* _Records for this exercise_:
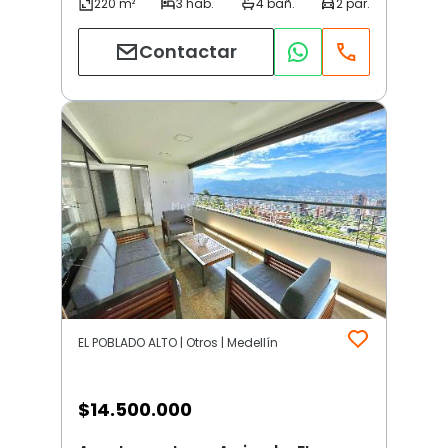
Contactar
EL POBLADO ALTO | Otros | Medellín
$
14.500.000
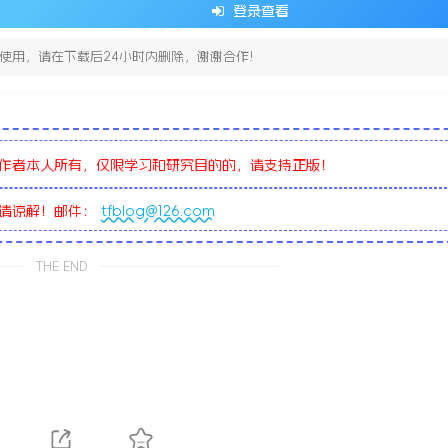
登录查看
使用，请在下载后24小时内删除，谢谢合作!
作者本人所有，仅限学习和研究目的的，请支持正版！
敬请谅解！邮件：
tfblog@126.com
THE END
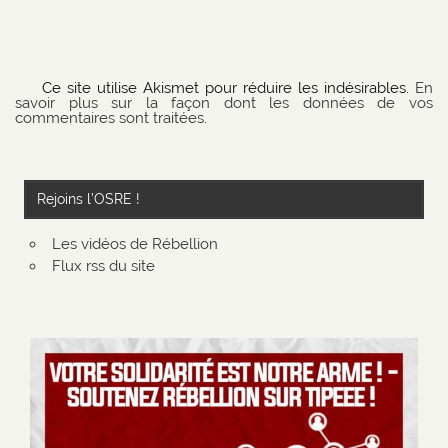
Ce site utilise Akismet pour réduire les indésirables.
En
savoir plus sur la façon dont les données de vos
commentaires sont traitées
.
Rejoins l’OSRE !
Les vidéos de Rébellion
Flux rss du site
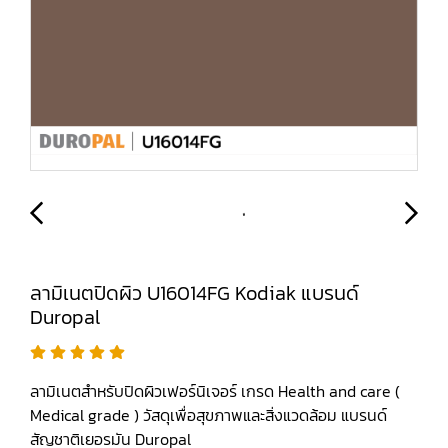
ลามิเนตปิดผิว U16014FG Kodiak แบรนด์
Duropal
ลามิเนตสำหรับปิดผิวเฟอร์นิเจอร์ เกรด Health and care (
Medical grade ) วัสดุเพื่อสุขภาพและสิ่งแวดล้อม แบรนด์
สัญชาติเยอรมัน Duropal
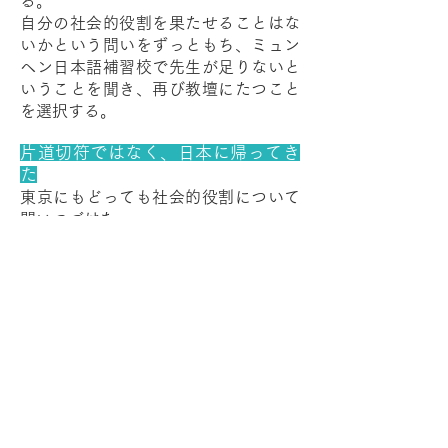
る。
自分の社会的役割を果たせることはな
いかという問いをずっともち、ミュン
ヘン日本語補習校で先生が足りないと
いうことを聞き、再び教壇にたつこと
を選択する。
片道切符ではなく、日本に帰ってき
た
東京にもどっても社会的役割について
問いつづけた。
子育てをしながらできることを探して
いたところ、国が行う調査に対応でき
る人材を探していた所よりヘッドハン
トされ、様々な調査を行う任務につく
ことに。（詳細は秘密）そこで様々な
企業と出会う。
夫の転勤で山口へ
山口県光市に転勤になった夫。
家族で東京から山口へ。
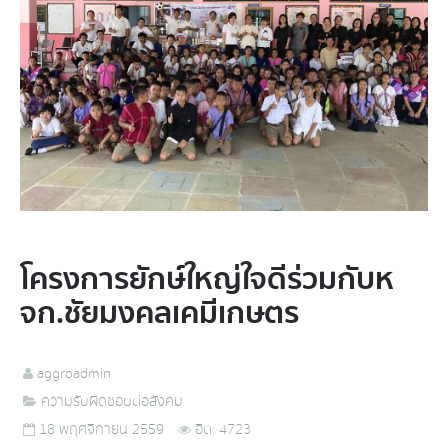
โครงการยักษ์ใหญ่ใจดีร่วมกับห
จก.ชัยมงคลเคมีเกษตร
aggroadmin
ความรับผิดชอบต่อสังคม
18 พฤศจิกายน 2559
ฮิต: 4723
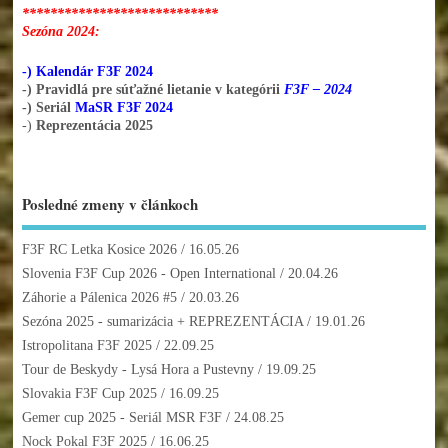
****************************
Sezóna 2024:
-) Kalendár F3F 2024
-) Pravidlá pre súťažné lietanie v kategórii
F3F – 2024
-) Seriál
MaSR F3F 2024
-)
Reprezentácia 2025
Posledné zmeny v článkoch
F3F RC Letka Kosice 2026
/ 16.05.26
Slovenia F3F Cup 2026 - Open International
/ 20.04.26
Záhorie a Pálenica 2026 #5
/ 20.03.26
Sezóna 2025 - sumarizácia + REPREZENTÁCIA
/ 19.01.26
Istropolitana F3F 2025
/ 22.09.25
Tour de Beskydy - Lysá Hora a Pustevny
/ 19.09.25
Slovakia F3F Cup 2025
/ 16.09.25
Gemer cup 2025 - Seriál MSR F3F
/ 24.08.25
Nock Pokal F3F 2025
/ 16.06.25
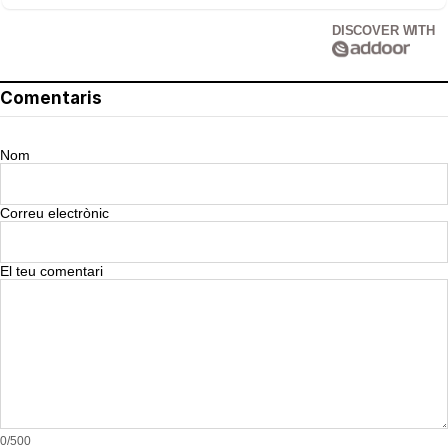
DISCOVER WITH
Comentaris
Nom
Correu electrònic
El teu comentari
0/500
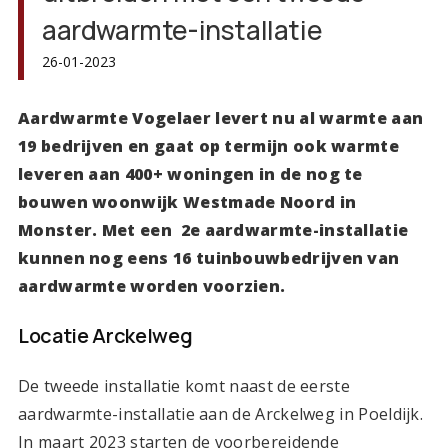
aardwarmte-installatie
26-01-2023
Aardwarmte Vogelaer levert nu al warmte aan
19 bedrijven en gaat op termijn ook warmte
leveren aan 400+ woningen in de nog te
bouwen woonwijk Westmade Noord in
Monster. Met een 2e aardwarmte-installatie
kunnen nog eens 16 tuinbouwbedrijven van
aardwarmte worden voorzien.
Locatie Arckelweg
De tweede installatie komt naast de eerste
aardwarmte-installatie aan de Arckelweg in Poeldijk.
In maart 2023 starten de voorbereidende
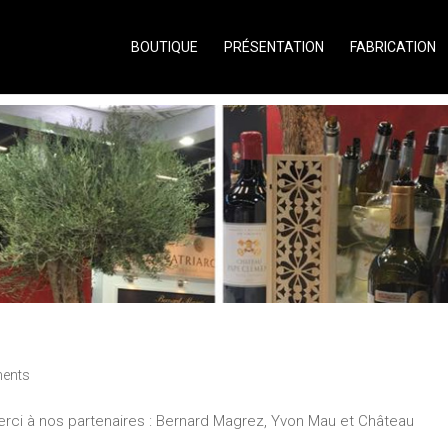
BOUTIQUE
PRÉSENTATION
FABRICATION
ents
erci à nos partenaires : Bernard Magrez, Yvon Mau et Château
.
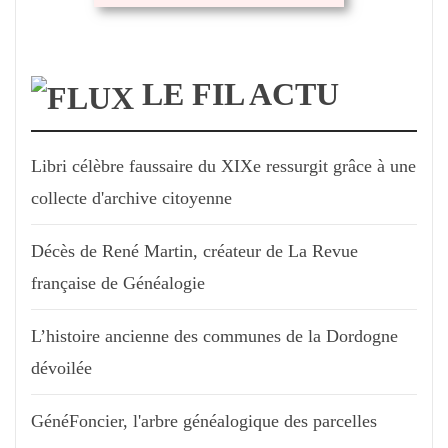
LE FIL ACTU
Libri célèbre faussaire du XIXe ressurgit grâce à une
collecte d'archive citoyenne
Décès de René Martin, créateur de La Revue
française de Généalogie
L’histoire ancienne des communes de la Dordogne
dévoilée
GénéFoncier, l'arbre généalogique des parcelles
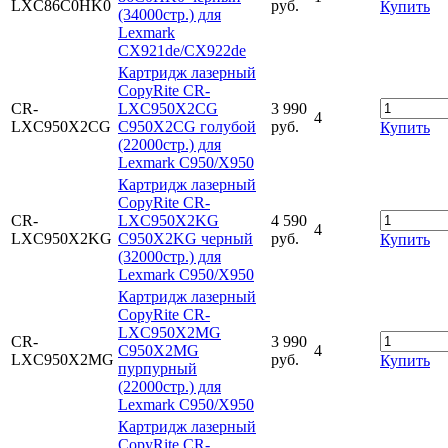
LXC86C0HK0
руб.
Купить
(34000стр.) для
Lexmark
CX921de/CX922de
Картридж лазерный
CopyRite CR-
CR-
LXC950X2CG
3 990
4
LXC950X2CG
C950X2CG голубой
руб.
Купить
(22000стр.) для
Lexmark C950/X950
Картридж лазерный
CopyRite CR-
CR-
LXC950X2KG
4 590
4
LXC950X2KG
C950X2KG черный
руб.
Купить
(32000стр.) для
Lexmark C950/X950
Картридж лазерный
CopyRite CR-
LXC950X2MG
CR-
3 990
C950X2MG
4
LXC950X2MG
руб.
Купить
пурпурный
(22000стр.) для
Lexmark C950/X950
Картридж лазерный
CopyRite CR-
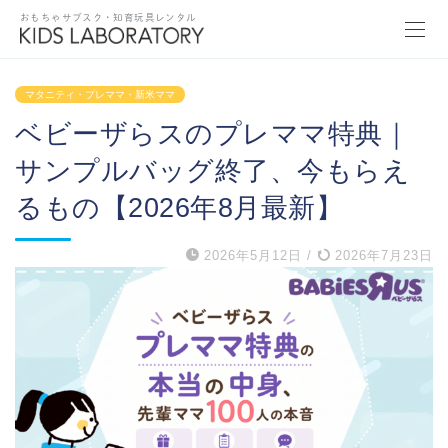
おもちゃサブスク・知育玩具レンタル
マタニティ・プレママ・新米ママ
ベビーザらスのプレママ特典｜
サンプルバッグ終了、今もらえ
るもの【2026年8月最新】
2026年5月12日
/
2026年7月23日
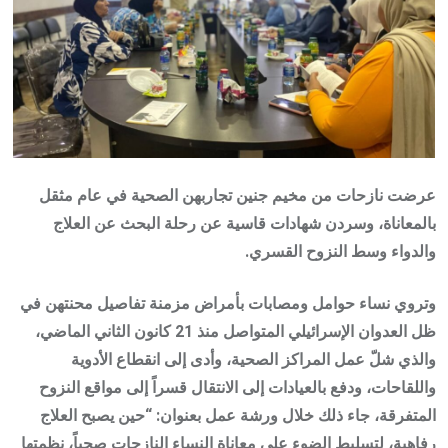
عرضت نازحات من مخيم جنين تجاربهن الصحية في عام مثقل
بالمعاناة، وسردن شهادات قاسية عن رحلة البحث عن العلاج
والدواء وسط النزوح القسري.
وتروي نساء حوامل ومصابات بأمراض مزمنة تفاصيل محنتهن في
ظل العدوان الإسرائيلي المتواصل منذ 21 كانون الثاني الماضي،
والذي شلّ عمل المراكز الصحية، وأدى إلى انقطاع الأدوية
واللقاحات، ودفع بالعيادات إلى الانتقال قسراً إلى مواقع النزوح
المتفرقة، جاء ذلك خلال ورشة عمل بعنوان: “حين يصبح العلاج
رفاهية، لتسليط الضوء على معاناة النساء النازحات صحياً، نظمتها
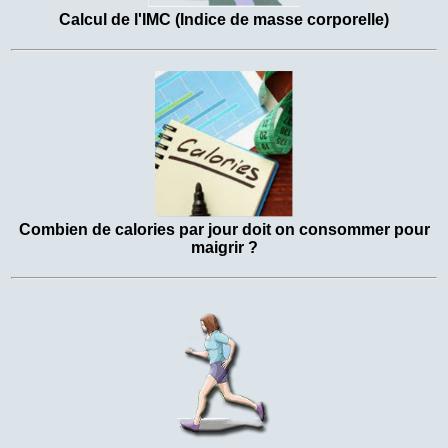
Calcul de l'IMC (Indice de masse corporelle)
Combien de calories par jour doit on consommer pour
maigrir ?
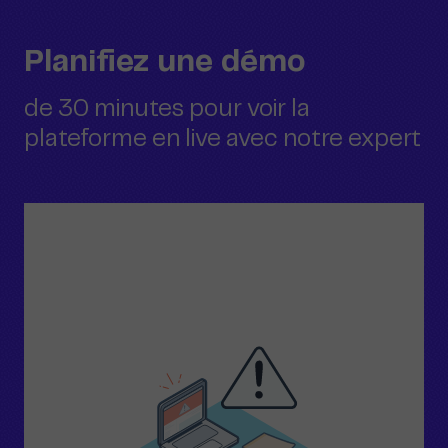
Planifiez une démo
de 30 minutes pour voir la
plateforme en live avec notre expert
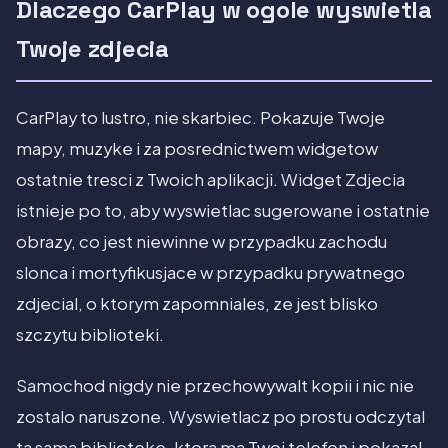
Dlaczego CarPlay w ogole wyswietla
Twoje zdjecia
CarPlay to lustro, nie skarbiec. Pokazuje Twoje
mapy, muzyke i za posrednictwem widgetow
ostatnie tresci z Twoich aplikacji. Widget Zdjecia
istnieje po to, aby wyswietlac sugerowane i ostatnie
obrazy, co jest niewinne w przypadku zachodu
slonca i mortyfikusjace w przypadku prywatnego
zdjecial, o ktorym zapomniales, ze jest blisko
szczytu biblioteki.
Samochod nigdy nie przechowywalt kopii i nic nie
zostalo naruszone. Wyswietlacz po prostu odczytal
ta sama biblioteke, ktora ma Twoj telefon i pokazal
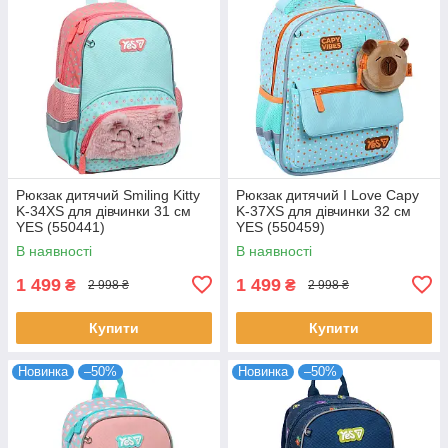
Рюкзак дитячий Smiling Kitty
Рюкзак дитячий I Love Capy
K-34XS для дівчинки 31 см
K-37XS для дівчинки 32 см
YES (550441)
YES (550459)
В наявності
В наявності
1 499
1 499
₴
₴
2 998 ₴
2 998 ₴
Купити
Купити
Новинка
–50%
Новинка
–50%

* _Instruction_:
Rewrite all of the material above, swapping every "Купити" for "Замовити" and leaving everything else unchanged. Leave the pictures out.

* _Written answer_:
Contactar
EL POBLADO ALTO | Otros | Medellín
$
14.500.000
登录查看
使用，请在下载后24小时内删除，谢谢合作!
作者本人所有，仅限学习和研究目的的，请支持正版！
敬请谅解！邮件：
tfblog@126.com
THE END
Ce site utilise Akismet pour réduire les indésirables.
En
savoir plus sur la façon dont les données de vos
commentaires sont traitées
.
Rejoins l’OSRE !
Les vidéos de Rébellion
Flux rss du site
ลามิเนตปิดผิว U16014FG Kodiak แบรนด์
Duropal
ลามิเนตสำหรับปิดผิวเฟอร์นิเจอร์ เกรด Health and care (
Medical grade ) วัสดุเพื่อสุขภาพและสิ่งแวดล้อม แบรนด์
สัญชาติเยอรมัน Duropal
る。
自分の社会的役割を果たせることはな
いかという問いをずっともち、ミュン
ヘン日本語補習校で先生が足りないと
いうことを聞き、再び教壇にたつこと
を選択する。
片道切符ではなく、日本に帰ってき
た
東京にもどっても社会的役割について
問いつづけた。
子育てをしながらできることを探して
いたところ、国が行う調査に対応でき
る人材を探していた所よりヘッドハン
トされ、様々な調査を行う任務につく
ことに。（詳細は秘密）そこで様々な
企業と出会う。
夫の転勤で山口へ
山口県光市に転勤になった夫。
家族で東京から山口へ。
โครงการยักษ์ใหญ่ใจดีร่วมกับห
จก.ชัยมงคลเคมีเกษตร
aggroadmin
ความรับผิดชอบต่อสังคม
18 พฤศจิกายน 2559
ฮิต: 4723
****************************
Sezóna 2024:
-) Kalendár F3F 2024
-) Pravidlá pre súťažné lietanie v kategórii
F3F – 2024
-) Seriál
MaSR F3F 2024
-)
Reprezentácia 2025
Posledné zmeny v článkoch
F3F RC Letka Kosice 2026
/ 16.05.26
Slovenia F3F Cup 2026 - Open International
/ 20.04.26
Záhorie a Pálenica 2026 #5
/ 20.03.26
Sezóna 2025 - sumarizácia + REPREZENTÁCIA
/ 19.01.26
Istropolitana F3F 2025
/ 22.09.25
Tour de Beskydy - Lysá Hora a Pustevny
/ 19.09.25
Slovakia F3F Cup 2025
/ 16.09.25
Gemer cup 2025 - Seriál MSR F3F
/ 24.08.25
Nock Pokal F3F 2025
/ 16.06.25
DISCOVER WITH
Comentaris
Nom
Correu electrònic
El teu comentari
0/500
aardwarmte-installatie
26-01-2023
Aardwarmte Vogelaer levert nu al warmte aan
19 bedrijven en gaat op termijn ook warmte
leveren aan 400+ woningen in de nog te
bouwen woonwijk Westmade Noord in
Monster. Met een 2e aardwarmte-installatie
kunnen nog eens 16 tuinbouwbedrijven van
aardwarmte worden voorzien.
Locatie Arckelweg
De tweede installatie komt naast de eerste
aardwarmte-installatie aan de Arckelweg in Poeldijk.
In maart 2023 starten de voorbereidende
BOUTIQUE
PRÉSENTATION
FABRICATION
ents
erci à nos partenaires : Bernard Magrez, Yvon Mau et Château
.
LE FIL ACTU
Libri célèbre faussaire du XIXe ressurgit grâce à une
collecte d'archive citoyenne
Décès de René Martin, créateur de La Revue
française de Généalogie
L’histoire ancienne des communes de la Dordogne
dévoilée
GénéFoncier, l'arbre généalogique des parcelles
LXC86C0HK0
руб.
Купить
(34000стр.) для
Lexmark
CX921de/CX922de
Картридж лазерный
CopyRite CR-
CR-
LXC950X2CG
3 990
4
LXC950X2CG
C950X2CG голубой
руб.
Купить
(22000стр.) для
Lexmark C950/X950
Картридж лазерный
CopyRite CR-
CR-
LXC950X2KG
4 590
4
LXC950X2KG
C950X2KG черный
руб.
Купить
(32000стр.) для
Lexmark C950/X950
Картридж лазерный
CopyRite CR-
LXC950X2MG
CR-
3 990
C950X2MG
4
LXC950X2MG
руб.
Купить
пурпурный
(22000стр.) для
Lexmark C950/X950
Картридж лазерный
CopyRite CR-
おもちゃサブスク・知育玩具レンタル
マタニティ・プレママ・新米ママ
ベビーザらスのプレママ特典｜
サンプルバッグ終了、今もらえ
るもの【2026年8月最新】
2026年5月12日
/
2026年7月23日
عرضت نازحات من مخيم جنين تجاربهن الصحية في عام مثقل
بالمعاناة، وسردن شهادات قاسية عن رحلة البحث عن العلاج
والدواء وسط النزوح القسري.
وتروي نساء حوامل ومصابات بأمراض مزمنة تفاصيل محنتهن في
ظل العدوان الإسرائيلي المتواصل منذ 21 كانون الثاني الماضي،
والذي شلّ عمل المراكز الصحية، وأدى إلى انقطاع الأدوية
واللقاحات، ودفع بالعيادات إلى الانتقال قسراً إلى مواقع النزوح
المتفرقة، جاء ذلك خلال ورشة عمل بعنوان: “حين يصبح العلاج
رفاهية، لتسليط الضوء على معاناة النساء النازحات صحياً، نظمتها
Calcul de l'IMC (Indice de masse corporelle)
Combien de calories par jour doit on consommer pour
maigrir ?
Planifiez une démo
de 30 minutes pour voir la
plateforme en live avec notre expert
Dlaczego CarPlay w ogole wyswietla
Twoje zdjecia
CarPlay to lustro, nie skarbiec. Pokazuje Twoje
mapy, muzyke i za posrednictwem widgetow
ostatnie tresci z Twoich aplikacji. Widget Zdjecia
istnieje po to, aby wyswietlac sugerowane i ostatnie
obrazy, co jest niewinne w przypadku zachodu
slonca i mortyfikusjace w przypadku prywatnego
zdjecial, o ktorym zapomniales, ze jest blisko
szczytu biblioteki.
Samochod nigdy nie przechowywalt kopii i nic nie
zostalo naruszone. Wyswietlacz po prostu odczytal
ta sama biblioteke, ktora ma Twoj telefon i pokazal
Рюкзак дитячий Smiling Kitty
Рюкзак дитячий I Love Capy
K-34XS для дівчинки 31 см
K-37XS для дівчинки 32 см
YES (550441)
YES (550459)
В наявності
В наявності
1 499
1 499
₴
₴
2 998 ₴
2 998 ₴
Замовити
Замовити
Новинка
–50%
Новинка
–50%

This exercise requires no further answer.